[DATASET]:
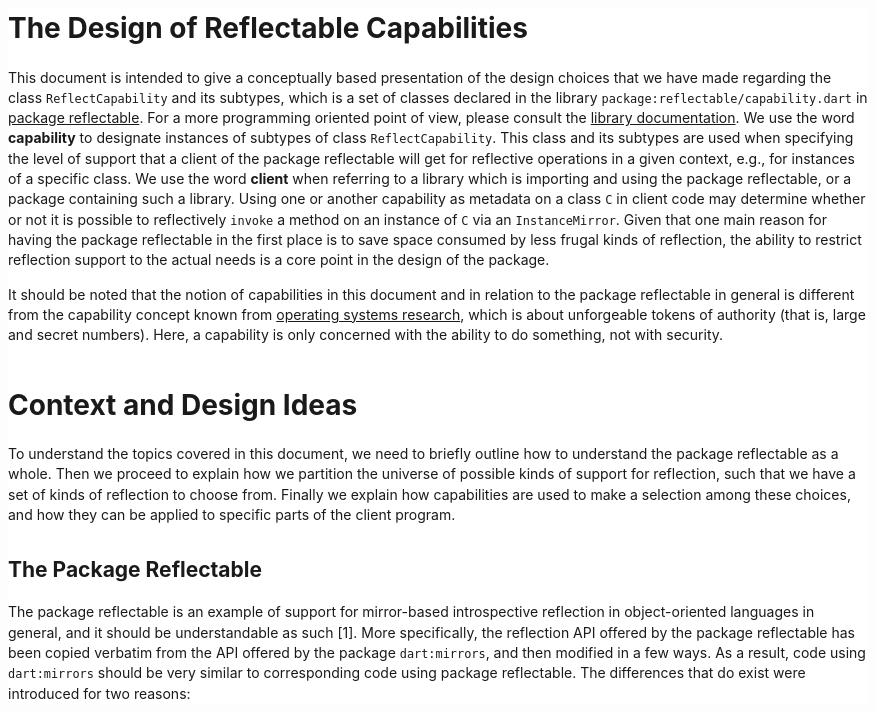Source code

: # The Design of Reflectable Capabilities

This document is intended to give a conceptually based presentation of the
design choices that we have made regarding the class `ReflectCapability`
and its subtypes, which is a set of classes declared in the library
`package:reflectable/capability.dart` in
[package reflectable][package_reflectable]. For a more programming oriented
point of view, please consult the
[library documentation][dartdoc_for_capability].
We use the word **capability** to designate instances of subtypes of class
`ReflectCapability`. This class and its subtypes are used when specifying
the level of support that a client of the package reflectable will get
for reflective operations in a given context, e.g., for instances of a
specific class. We use the word **client** when referring to a library
which is importing and using the package reflectable, or a package
containing such a library. Using one or another capability as
metadata on a class `C` in client code may determine whether or not it is
possible to reflectively `invoke` a method on an instance of `C` via an
`InstanceMirror`. Given that one main reason for having the package
reflectable in the first place is to save space consumed by less frugal
kinds of reflection, the ability to restrict reflection support to the
actual needs is a core point in the design of the package.

It should be noted that the notion of capabilities in this document and
in relation to the package reflectable in general is different from the
capability concept known from
[operating systems research][capabilities_in_OS], which is about
unforgeable tokens of authority (that is, large and secret numbers).
Here, a capability is only concerned with the ability to do something,
not with security.

[package_reflectable]: https://github.com/dart-lang/reflectable
[dartdoc_for_capability]: http://www.dartdocs.org/documentation/reflectable/latest/index.html#reflectable/reflectable-capability
[capabilities_in_OS]: https://en.wikipedia.org/wiki/Capability-based_security

# Context and Design Ideas

To understand the topics covered in this document, we need to briefly
outline how to understand the package reflectable as a whole. Then we
proceed to explain how we partition the universe of possible kinds of
support for reflection, such that we have a set of kinds of reflection to
choose from. Finally we explain how capabilities are used to make a
selection among these choices, and how they can be applied to specific
parts of the client program.

## The Package Reflectable

The package reflectable is an example of support for mirror-based
introspective reflection in object-oriented languages in general, and it
should be understandable as such &#91;1&#93;. More specifically, the
reflection API offered by the package reflectable has been copied
verbatim from the API offered by the package `dart:mirrors`, and then
modified in a few ways. As a result, code using `dart:mirrors` should be
very similar to corresponding code using package reflectable. The
differences that do exist were introduced for two reasons:


[package_test_reflectable]: https://github.com/dart-lang/reflectable/tree/master/test_reflectable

[PROBLEM DESCRIPTION]:
Look above for the line with "specific class. We" and the line with "parts of the client program.". Retype those two lines and every line between them exactly, adding nothing.

[THE COMPLETED TASK]:
specific class. We use the word **client** when referring to a library
which is importing and using the package reflectable, or a package
containing such a library. Using one or another capability as
metadata on a class `C` in client code may determine whether or not it is
possible to reflectively `invoke` a method on an instance of `C` via an
`InstanceMirror`. Given that one main reason for having the package
reflectable in the first place is to save space consumed by less frugal
kinds of reflection, the ability to restrict reflection support to the
actual needs is a core point in the design of the package.

It should be noted that the notion of capabilities in this document and
in relation to the package reflectable in general is different from the
capability concept known from
[operating systems research][capabilities_in_OS], which is about
unforgeable tokens of authority (that is, large and secret numbers).
Here, a capability is only concerned with the ability to do something,
not with security.

[package_reflectable]: https://github.com/dart-lang/reflectable
[dartdoc_for_capability]: http://www.dartdocs.org/documentation/reflectable/latest/index.html#reflectable/reflectable-capability
[capabilities_in_OS]: https://en.wikipedia.org/wiki/Capability-based_security

# Context and Design Ideas

To understand the topics covered in this document, we need to briefly
outline how to understand the package reflectable as a whole. Then we
proceed to explain how we partition the universe of possible kinds of
support for reflection, such that we have a set of kinds of reflection to
choose from. Finally we explain how capabilities are used to make a
selection among these choices, and how they can be applied to specific
parts of the client program.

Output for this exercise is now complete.